begin DATASET ROWS

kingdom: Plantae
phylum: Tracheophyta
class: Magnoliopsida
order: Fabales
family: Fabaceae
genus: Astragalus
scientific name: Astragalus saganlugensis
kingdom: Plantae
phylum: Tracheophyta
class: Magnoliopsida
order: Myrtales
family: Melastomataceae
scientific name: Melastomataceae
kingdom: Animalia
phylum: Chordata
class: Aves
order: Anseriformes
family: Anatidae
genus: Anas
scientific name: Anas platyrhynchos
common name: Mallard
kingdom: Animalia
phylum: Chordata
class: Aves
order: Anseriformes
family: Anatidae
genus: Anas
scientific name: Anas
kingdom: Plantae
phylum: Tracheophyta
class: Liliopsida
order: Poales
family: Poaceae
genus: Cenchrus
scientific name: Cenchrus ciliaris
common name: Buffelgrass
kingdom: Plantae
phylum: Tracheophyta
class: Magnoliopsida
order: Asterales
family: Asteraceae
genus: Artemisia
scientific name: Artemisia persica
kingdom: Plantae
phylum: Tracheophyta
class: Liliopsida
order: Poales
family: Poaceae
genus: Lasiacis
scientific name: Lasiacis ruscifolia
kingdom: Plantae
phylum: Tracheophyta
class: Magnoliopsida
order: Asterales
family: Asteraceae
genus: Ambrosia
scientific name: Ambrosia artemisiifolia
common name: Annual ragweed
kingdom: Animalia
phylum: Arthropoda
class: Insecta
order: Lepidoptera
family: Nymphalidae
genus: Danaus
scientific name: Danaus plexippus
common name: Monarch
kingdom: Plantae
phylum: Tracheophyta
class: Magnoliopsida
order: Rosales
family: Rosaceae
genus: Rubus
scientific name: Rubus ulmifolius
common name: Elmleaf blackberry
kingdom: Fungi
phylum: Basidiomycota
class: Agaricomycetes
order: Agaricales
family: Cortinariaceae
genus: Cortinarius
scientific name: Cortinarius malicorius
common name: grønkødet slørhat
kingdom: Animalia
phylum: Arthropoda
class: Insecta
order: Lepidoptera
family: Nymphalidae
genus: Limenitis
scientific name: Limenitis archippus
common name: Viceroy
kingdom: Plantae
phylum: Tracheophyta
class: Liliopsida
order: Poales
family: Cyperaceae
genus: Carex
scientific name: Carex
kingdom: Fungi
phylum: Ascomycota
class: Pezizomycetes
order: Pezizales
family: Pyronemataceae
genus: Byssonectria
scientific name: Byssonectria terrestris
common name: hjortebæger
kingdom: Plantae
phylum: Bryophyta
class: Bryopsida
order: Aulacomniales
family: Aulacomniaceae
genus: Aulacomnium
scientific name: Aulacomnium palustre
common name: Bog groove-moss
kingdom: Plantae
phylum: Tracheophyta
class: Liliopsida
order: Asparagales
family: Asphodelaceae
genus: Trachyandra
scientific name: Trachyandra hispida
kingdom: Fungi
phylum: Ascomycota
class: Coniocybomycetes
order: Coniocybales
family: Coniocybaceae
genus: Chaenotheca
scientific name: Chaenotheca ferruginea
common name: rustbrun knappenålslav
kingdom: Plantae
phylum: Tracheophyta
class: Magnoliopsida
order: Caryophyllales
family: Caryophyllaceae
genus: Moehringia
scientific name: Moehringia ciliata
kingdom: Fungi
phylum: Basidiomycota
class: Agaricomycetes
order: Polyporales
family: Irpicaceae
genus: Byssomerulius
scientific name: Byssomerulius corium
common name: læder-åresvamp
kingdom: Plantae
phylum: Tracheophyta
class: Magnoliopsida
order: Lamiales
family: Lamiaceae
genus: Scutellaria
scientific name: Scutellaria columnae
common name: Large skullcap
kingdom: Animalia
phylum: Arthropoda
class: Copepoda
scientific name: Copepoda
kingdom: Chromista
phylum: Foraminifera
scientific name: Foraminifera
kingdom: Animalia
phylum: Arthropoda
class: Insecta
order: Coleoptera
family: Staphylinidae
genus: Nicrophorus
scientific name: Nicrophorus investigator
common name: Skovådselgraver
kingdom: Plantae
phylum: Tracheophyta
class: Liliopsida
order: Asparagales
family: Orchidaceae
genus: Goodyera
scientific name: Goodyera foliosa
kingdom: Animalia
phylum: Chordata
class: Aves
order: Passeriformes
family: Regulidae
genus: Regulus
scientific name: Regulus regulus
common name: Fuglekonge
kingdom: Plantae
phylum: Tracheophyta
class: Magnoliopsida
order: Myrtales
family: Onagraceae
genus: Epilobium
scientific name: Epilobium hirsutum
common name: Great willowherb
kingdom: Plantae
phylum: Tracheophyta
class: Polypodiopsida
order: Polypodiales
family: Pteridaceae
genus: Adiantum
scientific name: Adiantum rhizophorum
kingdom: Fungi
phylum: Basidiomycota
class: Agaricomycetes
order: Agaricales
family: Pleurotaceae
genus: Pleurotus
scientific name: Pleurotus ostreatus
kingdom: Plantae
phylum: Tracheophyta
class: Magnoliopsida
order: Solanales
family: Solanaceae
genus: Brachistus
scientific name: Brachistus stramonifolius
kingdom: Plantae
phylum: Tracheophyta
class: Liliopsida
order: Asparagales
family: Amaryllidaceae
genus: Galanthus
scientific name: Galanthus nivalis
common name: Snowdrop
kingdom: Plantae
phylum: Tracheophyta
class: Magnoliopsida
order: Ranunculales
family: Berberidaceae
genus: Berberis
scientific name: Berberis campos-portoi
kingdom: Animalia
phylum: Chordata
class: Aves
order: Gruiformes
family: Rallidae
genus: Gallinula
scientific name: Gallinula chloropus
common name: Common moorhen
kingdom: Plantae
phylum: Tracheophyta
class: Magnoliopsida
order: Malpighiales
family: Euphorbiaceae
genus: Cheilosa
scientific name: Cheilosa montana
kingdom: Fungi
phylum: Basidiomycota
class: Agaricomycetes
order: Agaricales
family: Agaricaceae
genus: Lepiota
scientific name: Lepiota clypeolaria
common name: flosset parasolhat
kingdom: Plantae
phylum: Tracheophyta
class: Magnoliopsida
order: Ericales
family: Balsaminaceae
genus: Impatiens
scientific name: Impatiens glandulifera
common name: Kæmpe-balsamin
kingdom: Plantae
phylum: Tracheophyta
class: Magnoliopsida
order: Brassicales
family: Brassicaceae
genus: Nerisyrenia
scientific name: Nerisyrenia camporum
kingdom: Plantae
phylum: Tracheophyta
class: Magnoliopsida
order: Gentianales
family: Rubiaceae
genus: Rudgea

end DATASET ROWS

WHAT TO DO: Render the records from the line containing "family: Irpicaceae" through the line containing "scientific name: Foraminifera", inclusive, as a JSON list of strings. Use one string per line and leave out blank lines.

SOLUTION FOR THIS TASK:
[
  "family: Irpicaceae",
  "genus: Byssomerulius",
  "scientific name: Byssomerulius corium",
  "common name: læder-åresvamp",
  "kingdom: Plantae",
  "phylum: Tracheophyta",
  "class: Magnoliopsida",
  "order: Lamiales",
  "family: Lamiaceae",
  "genus: Scutellaria",
  "scientific name: Scutellaria columnae",
  "common name: Large skullcap",
  "kingdom: Animalia",
  "phylum: Arthropoda",
  "class: Copepoda",
  "scientific name: Copepoda",
  "kingdom: Chromista",
  "phylum: Foraminifera",
  "scientific name: Foraminifera"
]